Alia Ibrahim est cofondatrice et directrice générale de Daraj, média panarabe indépendant en ligne basé à Beyrouth. Elle explique les défis économiques et éditoriaux auxquels le journalisme indépendant est confronté dans le monde arabe aujourd’hui. Interview publiée dans «Médiation» n°9, à télécharger ci-dessus.
Pourquoi avez-vous fondé Daraj.com, média panarabe indépendant en ligne, à Beyrouth en 2016 ?
Alia Ibrahim : Tout est parti des printemps arabes en 2011. Après une année de bonheur et d’espoir, la situation s’est transformée en guerre civile et en oppression dans de nombreux pays arabes. Nous avons réalisé que malgré la bonne volonté des gens, l’infrastructure pour la démocratie n’était pas là. Et les médias faisaient partie du problème. Les cofondateurs de Daraj et moi-même sommes des journalistes expérimentés dans les grands médias panarabes. Nous avions l’habitude de couvrir la plupart des sujets pour ces médias, y compris certains des plus sensibles comme la corruption et la politique. Mais la montée de la violence dans la région dans les années 2010, avec le tournant du conflit yéménite et ses nombreux crimes de guerre dès 2014, a ouvert la voie à la propagande dans ces grands médias. Non pas à cause des journalistes, mais des actionnaires. À cette époque, avec Internet et les réseaux sociaux, il était devenu plus facile de produire et de diffuser du journalisme indépendant de qualité. Certains médias de ce type existaient déjà localement, comme Inkyfada en Tunisie, Mada Masr en Égypte ou Al-Hudood en Jordanie, mais il fallait un média panarabe capable de connecter et de diffuser leur travail, dans une langue qui puisse toucher tous les publics arabes, y compris la diaspora. Le projet Daraj était né.
Comment avez-vous réussi à financer Daraj ?
Nous avons démarré le projet avec des subventions - International Media Support, Open Society Foundations et European Endowment for Democracy... - qui ont constitué 60 % de notre budget initial de 600 000 dollars. Nous avons complété ce budget en produisant un documentaire pour la télévision. Après six ans, notre budget a doublé, passant à 1,2 million de dollars par an. Jusqu’à présent, nous avons surtout investi dans les ressources humaines, en engageant 23 excellents journalistes qui travaillent à plein temps à notre siège de Beyrouth. Nous travaillons également avec des dizaines de correspondants dans tous les pays arabes. 80 % de notre budget est consacré à la production d’informations, et notamment de journalisme d’investigation. Mais nous continuons à dépendre principalement des subventions : nous ne générons que 30 % de nos revenus, soit par la production de documentaires, soit par des missions de conseil ou de formation.
Quelles sont les perspectives économiques de Daraj ?

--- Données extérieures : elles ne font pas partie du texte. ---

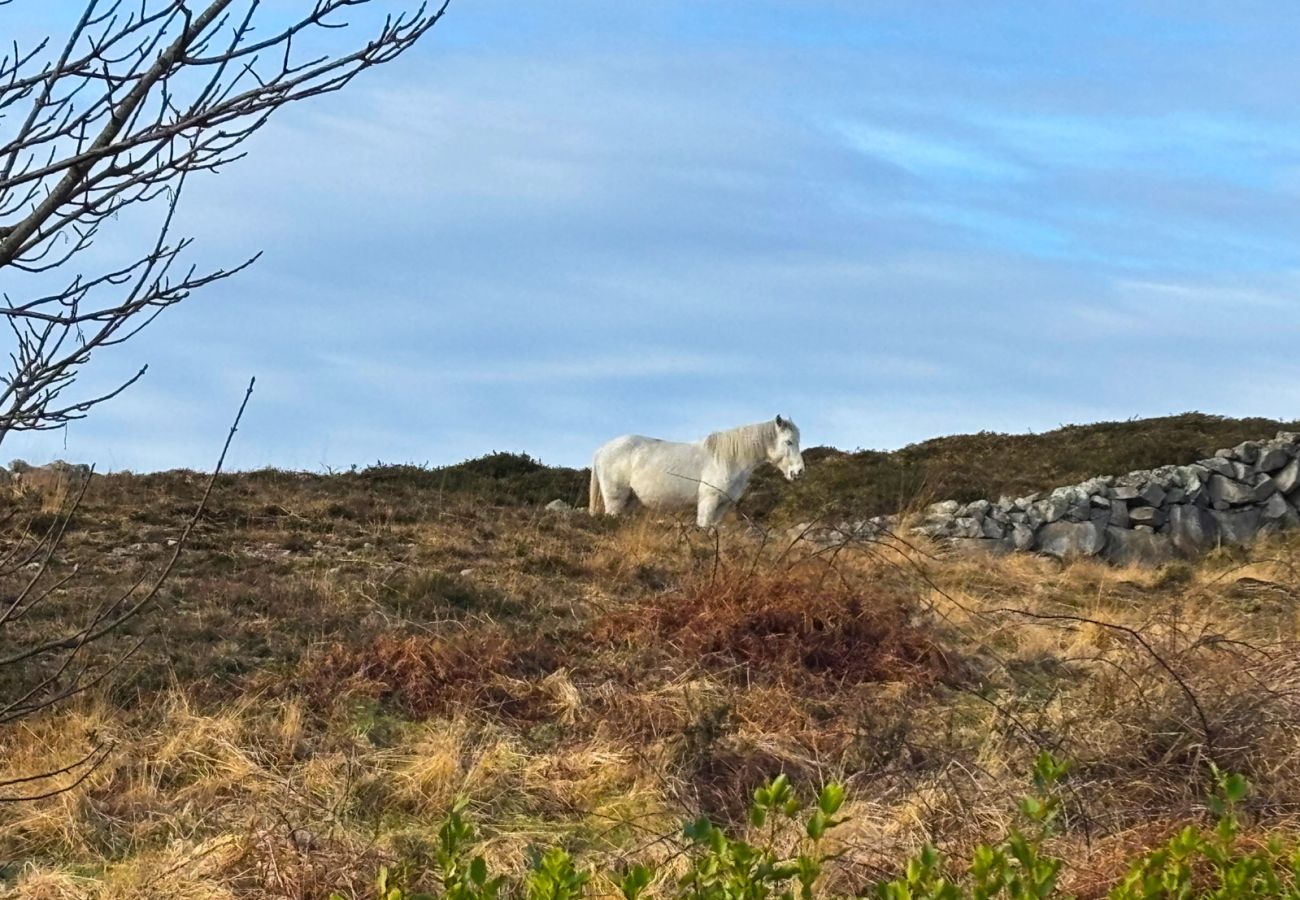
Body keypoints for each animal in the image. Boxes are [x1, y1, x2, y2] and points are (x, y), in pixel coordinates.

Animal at [588, 415, 805, 527]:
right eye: (788, 441)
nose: (799, 471)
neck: (728, 459)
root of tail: (602, 449)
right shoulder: (708, 501)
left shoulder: (722, 506)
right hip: (615, 500)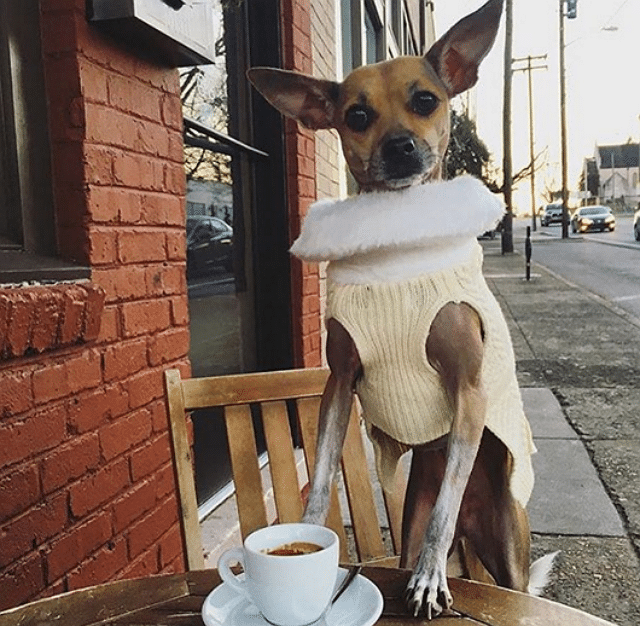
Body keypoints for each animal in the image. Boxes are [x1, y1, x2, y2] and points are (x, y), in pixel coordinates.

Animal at [245, 0, 556, 616]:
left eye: (425, 100)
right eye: (358, 114)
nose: (400, 147)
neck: (395, 245)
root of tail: (472, 538)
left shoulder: (469, 391)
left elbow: (446, 502)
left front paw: (431, 579)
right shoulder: (339, 383)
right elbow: (321, 474)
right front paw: (310, 535)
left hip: (510, 556)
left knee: (476, 541)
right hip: (409, 518)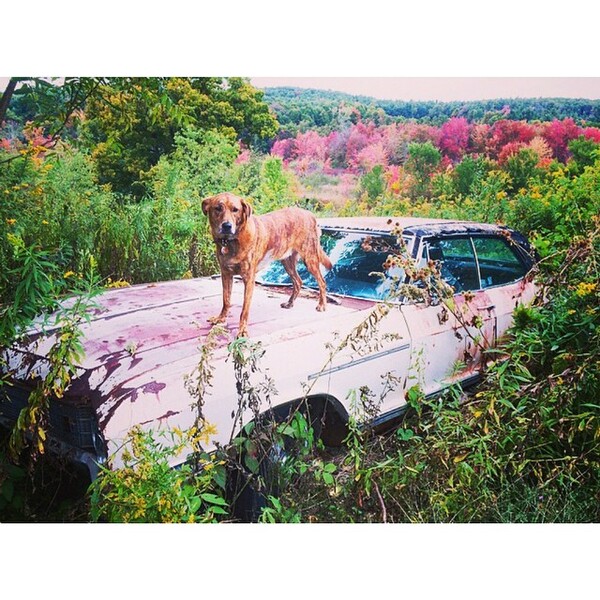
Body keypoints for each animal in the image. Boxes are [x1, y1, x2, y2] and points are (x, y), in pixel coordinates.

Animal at [202, 192, 332, 338]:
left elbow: (244, 309)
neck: (231, 241)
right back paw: (290, 303)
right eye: (218, 208)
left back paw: (322, 305)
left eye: (235, 210)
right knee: (298, 281)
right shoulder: (226, 274)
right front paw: (221, 318)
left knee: (322, 281)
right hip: (287, 262)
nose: (227, 226)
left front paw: (242, 330)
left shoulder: (249, 278)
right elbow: (226, 300)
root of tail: (310, 214)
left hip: (310, 259)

Dans les quatre prochaines années, nous aimerions générer des revenus à hauteur de 70 % de notre budget. Nous comptons atteindre cet objectif d’abord en produisant plus de contenus, ce qui signifie aussi plus d’audience. Nous envisageons de monétiser cette audience via un programme de soutien des lecteurs comprenant dons et adhésions, sur le modèle du média britannique The Guardian. Et nous avons l’intention de développer la publicité, au sein d’un groupe comprenant 14 autres médias arabes indépendants. Au-delà du journalisme, cela nécessite des investissements dans la gestion, la communication et la technologie. Ces investissements en valent la peine, pour les sociétés arabes. Car le développement de médias indépendants contribue au renforcement des sociétés civiles, qui peuvent ensuite exiger des changements par le biais des élections : nous l’avons vu au Liban où, après un fort mouvement de la société civile contre l’establishment politique, 15 candidats indépendants ont été élus aux élections parlementaires de mai dernier. Manifester, travailler pour des médias libres et des élections libres, voilà les raisons d’être de Daraj.